__STATED EXERCISE__
Reproduce every line of the data below word for word, leaving nothing out and changing nothing.

__EXTRACTED MATERIAL__
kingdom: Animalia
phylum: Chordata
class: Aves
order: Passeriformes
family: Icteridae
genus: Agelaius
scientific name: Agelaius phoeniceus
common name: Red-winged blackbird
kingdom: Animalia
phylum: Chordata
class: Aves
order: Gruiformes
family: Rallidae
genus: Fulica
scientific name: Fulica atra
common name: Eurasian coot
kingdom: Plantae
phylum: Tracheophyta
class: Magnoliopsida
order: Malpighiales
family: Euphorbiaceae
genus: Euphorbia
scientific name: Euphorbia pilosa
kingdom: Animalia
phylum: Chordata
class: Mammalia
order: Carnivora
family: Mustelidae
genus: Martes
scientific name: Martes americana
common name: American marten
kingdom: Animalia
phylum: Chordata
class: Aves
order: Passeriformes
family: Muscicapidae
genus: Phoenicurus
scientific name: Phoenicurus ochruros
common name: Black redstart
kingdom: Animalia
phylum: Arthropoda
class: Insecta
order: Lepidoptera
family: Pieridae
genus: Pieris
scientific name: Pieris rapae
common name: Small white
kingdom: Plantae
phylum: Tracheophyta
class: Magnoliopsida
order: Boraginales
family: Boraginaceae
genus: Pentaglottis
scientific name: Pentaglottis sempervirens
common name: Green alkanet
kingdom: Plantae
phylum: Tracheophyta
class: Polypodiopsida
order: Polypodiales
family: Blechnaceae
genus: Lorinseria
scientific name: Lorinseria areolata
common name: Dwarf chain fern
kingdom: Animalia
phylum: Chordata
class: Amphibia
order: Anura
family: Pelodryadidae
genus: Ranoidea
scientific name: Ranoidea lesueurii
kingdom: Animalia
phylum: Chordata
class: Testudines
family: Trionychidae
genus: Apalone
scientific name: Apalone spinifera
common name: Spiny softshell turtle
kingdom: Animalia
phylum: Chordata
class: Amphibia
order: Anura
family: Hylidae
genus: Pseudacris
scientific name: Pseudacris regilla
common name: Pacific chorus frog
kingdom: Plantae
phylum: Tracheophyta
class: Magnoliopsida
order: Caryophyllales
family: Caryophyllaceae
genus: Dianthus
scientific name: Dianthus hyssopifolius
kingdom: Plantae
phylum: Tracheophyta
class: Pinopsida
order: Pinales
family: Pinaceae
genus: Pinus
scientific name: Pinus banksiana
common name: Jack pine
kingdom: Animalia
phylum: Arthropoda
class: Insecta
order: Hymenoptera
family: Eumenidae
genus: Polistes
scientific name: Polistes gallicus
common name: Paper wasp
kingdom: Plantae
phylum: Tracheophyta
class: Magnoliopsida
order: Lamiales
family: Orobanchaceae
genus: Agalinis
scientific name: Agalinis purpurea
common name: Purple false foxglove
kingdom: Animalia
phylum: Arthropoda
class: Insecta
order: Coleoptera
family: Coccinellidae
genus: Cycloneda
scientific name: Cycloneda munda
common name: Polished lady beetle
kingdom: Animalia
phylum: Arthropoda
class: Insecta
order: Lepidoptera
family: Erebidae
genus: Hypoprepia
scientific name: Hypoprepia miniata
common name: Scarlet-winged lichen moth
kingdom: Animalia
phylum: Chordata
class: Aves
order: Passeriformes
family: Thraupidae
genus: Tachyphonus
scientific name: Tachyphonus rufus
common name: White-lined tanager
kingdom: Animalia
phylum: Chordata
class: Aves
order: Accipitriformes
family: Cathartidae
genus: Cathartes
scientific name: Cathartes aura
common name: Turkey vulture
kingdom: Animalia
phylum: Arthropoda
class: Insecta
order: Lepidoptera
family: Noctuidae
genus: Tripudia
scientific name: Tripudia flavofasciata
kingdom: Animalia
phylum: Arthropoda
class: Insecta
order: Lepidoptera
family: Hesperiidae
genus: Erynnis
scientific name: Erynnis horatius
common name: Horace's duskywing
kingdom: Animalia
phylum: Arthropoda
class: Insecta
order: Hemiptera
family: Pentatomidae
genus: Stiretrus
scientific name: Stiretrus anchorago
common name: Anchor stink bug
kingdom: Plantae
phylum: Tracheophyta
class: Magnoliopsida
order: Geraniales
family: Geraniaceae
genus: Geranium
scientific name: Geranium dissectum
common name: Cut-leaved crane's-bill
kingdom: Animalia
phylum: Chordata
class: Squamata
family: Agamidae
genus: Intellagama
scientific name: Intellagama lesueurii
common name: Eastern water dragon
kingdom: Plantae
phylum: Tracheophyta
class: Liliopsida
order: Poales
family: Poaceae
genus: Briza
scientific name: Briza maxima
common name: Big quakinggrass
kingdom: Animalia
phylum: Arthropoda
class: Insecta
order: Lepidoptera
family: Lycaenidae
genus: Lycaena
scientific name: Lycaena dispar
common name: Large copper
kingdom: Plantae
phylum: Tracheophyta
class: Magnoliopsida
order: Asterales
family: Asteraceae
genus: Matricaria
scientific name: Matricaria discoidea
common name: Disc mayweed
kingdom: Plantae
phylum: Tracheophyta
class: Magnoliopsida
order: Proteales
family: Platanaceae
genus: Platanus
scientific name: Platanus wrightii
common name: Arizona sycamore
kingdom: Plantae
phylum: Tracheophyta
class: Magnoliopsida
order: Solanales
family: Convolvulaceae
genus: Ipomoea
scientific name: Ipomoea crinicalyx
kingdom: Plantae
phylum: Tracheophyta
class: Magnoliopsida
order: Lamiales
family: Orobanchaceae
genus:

__ANSWER FOR THE TASK__
kingdom: Animalia
phylum: Chordata
class: Aves
order: Passeriformes
family: Icteridae
genus: Agelaius
scientific name: Agelaius phoeniceus
common name: Red-winged blackbird
kingdom: Animalia
phylum: Chordata
class: Aves
order: Gruiformes
family: Rallidae
genus: Fulica
scientific name: Fulica atra
common name: Eurasian coot
kingdom: Plantae
phylum: Tracheophyta
class: Magnoliopsida
order: Malpighiales
family: Euphorbiaceae
genus: Euphorbia
scientific name: Euphorbia pilosa
kingdom: Animalia
phylum: Chordata
class: Mammalia
order: Carnivora
family: Mustelidae
genus: Martes
scientific name: Martes americana
common name: American marten
kingdom: Animalia
phylum: Chordata
class: Aves
order: Passeriformes
family: Muscicapidae
genus: Phoenicurus
scientific name: Phoenicurus ochruros
common name: Black redstart
kingdom: Animalia
phylum: Arthropoda
class: Insecta
order: Lepidoptera
family: Pieridae
genus: Pieris
scientific name: Pieris rapae
common name: Small white
kingdom: Plantae
phylum: Tracheophyta
class: Magnoliopsida
order: Boraginales
family: Boraginaceae
genus: Pentaglottis
scientific name: Pentaglottis sempervirens
common name: Green alkanet
kingdom: Plantae
phylum: Tracheophyta
class: Polypodiopsida
order: Polypodiales
family: Blechnaceae
genus: Lorinseria
scientific name: Lorinseria areolata
common name: Dwarf chain fern
kingdom: Animalia
phylum: Chordata
class: Amphibia
order: Anura
family: Pelodryadidae
genus: Ranoidea
scientific name: Ranoidea lesueurii
kingdom: Animalia
phylum: Chordata
class: Testudines
family: Trionychidae
genus: Apalone
scientific name: Apalone spinifera
common name: Spiny softshell turtle
kingdom: Animalia
phylum: Chordata
class: Amphibia
order: Anura
family: Hylidae
genus: Pseudacris
scientific name: Pseudacris regilla
common name: Pacific chorus frog
kingdom: Plantae
phylum: Tracheophyta
class: Magnoliopsida
order: Caryophyllales
family: Caryophyllaceae
genus: Dianthus
scientific name: Dianthus hyssopifolius
kingdom: Plantae
phylum: Tracheophyta
class: Pinopsida
order: Pinales
family: Pinaceae
genus: Pinus
scientific name: Pinus banksiana
common name: Jack pine
kingdom: Animalia
phylum: Arthropoda
class: Insecta
order: Hymenoptera
family: Eumenidae
genus: Polistes
scientific name: Polistes gallicus
common name: Paper wasp
kingdom: Plantae
phylum: Tracheophyta
class: Magnoliopsida
order: Lamiales
family: Orobanchaceae
genus: Agalinis
scientific name: Agalinis purpurea
common name: Purple false foxglove
kingdom: Animalia
phylum: Arthropoda
class: Insecta
order: Coleoptera
family: Coccinellidae
genus: Cycloneda
scientific name: Cycloneda munda
common name: Polished lady beetle
kingdom: Animalia
phylum: Arthropoda
class: Insecta
order: Lepidoptera
family: Erebidae
genus: Hypoprepia
scientific name: Hypoprepia miniata
common name: Scarlet-winged lichen moth
kingdom: Animalia
phylum: Chordata
class: Aves
order: Passeriformes
family: Thraupidae
genus: Tachyphonus
scientific name: Tachyphonus rufus
common name: White-lined tanager
kingdom: Animalia
phylum: Chordata
class: Aves
order: Accipitriformes
family: Cathartidae
genus: Cathartes
scientific name: Cathartes aura
common name: Turkey vulture
kingdom: Animalia
phylum: Arthropoda
class: Insecta
order: Lepidoptera
family: Noctuidae
genus: Tripudia
scientific name: Tripudia flavofasciata
kingdom: Animalia
phylum: Arthropoda
class: Insecta
order: Lepidoptera
family: Hesperiidae
genus: Erynnis
scientific name: Erynnis horatius
common name: Horace's duskywing
kingdom: Animalia
phylum: Arthropoda
class: Insecta
order: Hemiptera
family: Pentatomidae
genus: Stiretrus
scientific name: Stiretrus anchorago
common name: Anchor stink bug
kingdom: Plantae
phylum: Tracheophyta
class: Magnoliopsida
order: Geraniales
family: Geraniaceae
genus: Geranium
scientific name: Geranium dissectum
common name: Cut-leaved crane's-bill
kingdom: Animalia
phylum: Chordata
class: Squamata
family: Agamidae
genus: Intellagama
scientific name: Intellagama lesueurii
common name: Eastern water dragon
kingdom: Plantae
phylum: Tracheophyta
class: Liliopsida
order: Poales
family: Poaceae
genus: Briza
scientific name: Briza maxima
common name: Big quakinggrass
kingdom: Animalia
phylum: Arthropoda
class: Insecta
order: Lepidoptera
family: Lycaenidae
genus: Lycaena
scientific name: Lycaena dispar
common name: Large copper
kingdom: Plantae
phylum: Tracheophyta
class: Magnoliopsida
order: Asterales
family: Asteraceae
genus: Matricaria
scientific name: Matricaria discoidea
common name: Disc mayweed
kingdom: Plantae
phylum: Tracheophyta
class: Magnoliopsida
order: Proteales
family: Platanaceae
genus: Platanus
scientific name: Platanus wrightii
common name: Arizona sycamore
kingdom: Plantae
phylum: Tracheophyta
class: Magnoliopsida
order: Solanales
family: Convolvulaceae
genus: Ipomoea
scientific name: Ipomoea crinicalyx
kingdom: Plantae
phylum: Tracheophyta
class: Magnoliopsida
order: Lamiales
family: Orobanchaceae
genus:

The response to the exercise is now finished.